OBJECTIVE — Revise the data below so that each "bounding box" becomes "enclosing box", keeping every other character unchanged.
----- PROVIDED DATA
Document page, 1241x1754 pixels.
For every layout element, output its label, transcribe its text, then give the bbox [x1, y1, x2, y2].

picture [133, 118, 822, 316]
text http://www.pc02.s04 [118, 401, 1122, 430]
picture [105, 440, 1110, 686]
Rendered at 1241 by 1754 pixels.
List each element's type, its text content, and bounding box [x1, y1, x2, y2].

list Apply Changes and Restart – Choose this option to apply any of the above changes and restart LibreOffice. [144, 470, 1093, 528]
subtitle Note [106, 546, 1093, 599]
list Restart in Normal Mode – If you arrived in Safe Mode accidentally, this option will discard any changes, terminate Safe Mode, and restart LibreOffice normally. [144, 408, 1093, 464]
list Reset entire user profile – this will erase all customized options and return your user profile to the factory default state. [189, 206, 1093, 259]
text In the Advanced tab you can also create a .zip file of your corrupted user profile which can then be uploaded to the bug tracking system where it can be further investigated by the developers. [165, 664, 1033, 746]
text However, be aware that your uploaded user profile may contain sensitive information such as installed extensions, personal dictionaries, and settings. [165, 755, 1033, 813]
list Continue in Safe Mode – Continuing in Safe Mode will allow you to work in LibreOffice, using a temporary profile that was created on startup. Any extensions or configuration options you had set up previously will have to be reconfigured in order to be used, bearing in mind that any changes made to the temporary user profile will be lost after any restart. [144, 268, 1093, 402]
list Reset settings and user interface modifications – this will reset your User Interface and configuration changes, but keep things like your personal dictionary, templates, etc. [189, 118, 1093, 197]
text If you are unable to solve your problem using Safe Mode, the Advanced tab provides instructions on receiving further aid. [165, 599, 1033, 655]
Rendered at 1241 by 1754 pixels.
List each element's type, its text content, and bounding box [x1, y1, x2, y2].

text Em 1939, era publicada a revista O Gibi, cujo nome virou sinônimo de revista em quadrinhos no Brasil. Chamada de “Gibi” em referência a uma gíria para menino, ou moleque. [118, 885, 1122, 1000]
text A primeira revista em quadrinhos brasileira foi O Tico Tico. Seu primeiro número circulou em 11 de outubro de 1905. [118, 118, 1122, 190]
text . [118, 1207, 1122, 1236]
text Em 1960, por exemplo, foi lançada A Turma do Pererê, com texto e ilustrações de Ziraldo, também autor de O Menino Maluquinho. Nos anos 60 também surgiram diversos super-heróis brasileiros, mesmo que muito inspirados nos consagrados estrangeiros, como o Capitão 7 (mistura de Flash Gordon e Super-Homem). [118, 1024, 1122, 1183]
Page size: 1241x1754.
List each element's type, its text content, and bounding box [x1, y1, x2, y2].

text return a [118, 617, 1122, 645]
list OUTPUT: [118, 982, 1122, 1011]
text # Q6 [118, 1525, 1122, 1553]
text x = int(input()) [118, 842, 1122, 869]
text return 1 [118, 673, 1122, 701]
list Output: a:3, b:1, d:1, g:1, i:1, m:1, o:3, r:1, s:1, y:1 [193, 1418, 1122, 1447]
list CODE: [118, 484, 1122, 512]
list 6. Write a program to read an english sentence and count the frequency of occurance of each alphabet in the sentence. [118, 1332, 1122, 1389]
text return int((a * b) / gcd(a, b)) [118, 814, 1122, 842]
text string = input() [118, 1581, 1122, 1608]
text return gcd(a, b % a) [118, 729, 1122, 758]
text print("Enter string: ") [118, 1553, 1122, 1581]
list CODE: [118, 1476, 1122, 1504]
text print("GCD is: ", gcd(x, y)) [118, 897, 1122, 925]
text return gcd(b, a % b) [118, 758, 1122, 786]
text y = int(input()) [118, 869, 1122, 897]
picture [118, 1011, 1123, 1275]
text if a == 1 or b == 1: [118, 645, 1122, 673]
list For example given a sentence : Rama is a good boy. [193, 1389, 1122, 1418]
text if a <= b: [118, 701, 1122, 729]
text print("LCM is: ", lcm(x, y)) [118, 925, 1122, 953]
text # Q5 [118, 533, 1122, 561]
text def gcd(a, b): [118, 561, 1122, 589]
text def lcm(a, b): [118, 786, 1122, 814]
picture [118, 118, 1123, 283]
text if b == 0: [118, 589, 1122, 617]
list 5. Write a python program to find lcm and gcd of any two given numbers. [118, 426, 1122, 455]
----------
COMPLETE OUTPUT —
Document page, 1241x1754 pixels.
For every layout element, output its label, transcribe its text, then give the bbox [x1, y1, x2, y2].

picture [133, 118, 822, 316]
text http://www.pc02.s04 [118, 401, 1122, 430]
picture [105, 440, 1110, 686]
Rendered at 1241 by 1754 pixels.
List each element's type, its text content, and enclosing box [x1, y1, x2, y2].

list Apply Changes and Restart – Choose this option to apply any of the above changes and restart LibreOffice. [144, 470, 1093, 528]
subtitle Note [106, 546, 1093, 599]
list Restart in Normal Mode – If you arrived in Safe Mode accidentally, this option will discard any changes, terminate Safe Mode, and restart LibreOffice normally. [144, 408, 1093, 464]
list Reset entire user profile – this will erase all customized options and return your user profile to the factory default state. [189, 206, 1093, 259]
text In the Advanced tab you can also create a .zip file of your corrupted user profile which can then be uploaded to the bug tracking system where it can be further investigated by the developers. [165, 664, 1033, 746]
text However, be aware that your uploaded user profile may contain sensitive information such as installed extensions, personal dictionaries, and settings. [165, 755, 1033, 813]
list Continue in Safe Mode – Continuing in Safe Mode will allow you to work in LibreOffice, using a temporary profile that was created on startup. Any extensions or configuration options you had set up previously will have to be reconfigured in order to be used, bearing in mind that any changes made to the temporary user profile will be lost after any restart. [144, 268, 1093, 402]
list Reset settings and user interface modifications – this will reset your User Interface and configuration changes, but keep things like your personal dictionary, templates, etc. [189, 118, 1093, 197]
text If you are unable to solve your problem using Safe Mode, the Advanced tab provides instructions on receiving further aid. [165, 599, 1033, 655]
Rendered at 1241 by 1754 pixels.
List each element's type, its text content, and enclosing box [x1, y1, x2, y2].

text Em 1939, era publicada a revista O Gibi, cujo nome virou sinônimo de revista em quadrinhos no Brasil. Chamada de “Gibi” em referência a uma gíria para menino, ou moleque. [118, 885, 1122, 1000]
text A primeira revista em quadrinhos brasileira foi O Tico Tico. Seu primeiro número circulou em 11 de outubro de 1905. [118, 118, 1122, 190]
text . [118, 1207, 1122, 1236]
text Em 1960, por exemplo, foi lançada A Turma do Pererê, com texto e ilustrações de Ziraldo, também autor de O Menino Maluquinho. Nos anos 60 também surgiram diversos super-heróis brasileiros, mesmo que muito inspirados nos consagrados estrangeiros, como o Capitão 7 (mistura de Flash Gordon e Super-Homem). [118, 1024, 1122, 1183]
Page size: 1241x1754.
List each element's type, its text content, and enclosing box [x1, y1, x2, y2].

text return a [118, 617, 1122, 645]
list OUTPUT: [118, 982, 1122, 1011]
text # Q6 [118, 1525, 1122, 1553]
text x = int(input()) [118, 842, 1122, 869]
text return 1 [118, 673, 1122, 701]
list Output: a:3, b:1, d:1, g:1, i:1, m:1, o:3, r:1, s:1, y:1 [193, 1418, 1122, 1447]
list CODE: [118, 484, 1122, 512]
list 6. Write a program to read an english sentence and count the frequency of occurance of each alphabet in the sentence. [118, 1332, 1122, 1389]
text return int((a * b) / gcd(a, b)) [118, 814, 1122, 842]
text string = input() [118, 1581, 1122, 1608]
text return gcd(a, b % a) [118, 729, 1122, 758]
text print("Enter string: ") [118, 1553, 1122, 1581]
list CODE: [118, 1476, 1122, 1504]
text print("GCD is: ", gcd(x, y)) [118, 897, 1122, 925]
text return gcd(b, a % b) [118, 758, 1122, 786]
text y = int(input()) [118, 869, 1122, 897]
picture [118, 1011, 1123, 1275]
text if a == 1 or b == 1: [118, 645, 1122, 673]
list For example given a sentence : Rama is a good boy. [193, 1389, 1122, 1418]
text if a <= b: [118, 701, 1122, 729]
text print("LCM is: ", lcm(x, y)) [118, 925, 1122, 953]
text # Q5 [118, 533, 1122, 561]
text def gcd(a, b): [118, 561, 1122, 589]
text def lcm(a, b): [118, 786, 1122, 814]
picture [118, 118, 1123, 283]
text if b == 0: [118, 589, 1122, 617]
list 5. Write a python program to find lcm and gcd of any two given numbers. [118, 426, 1122, 455]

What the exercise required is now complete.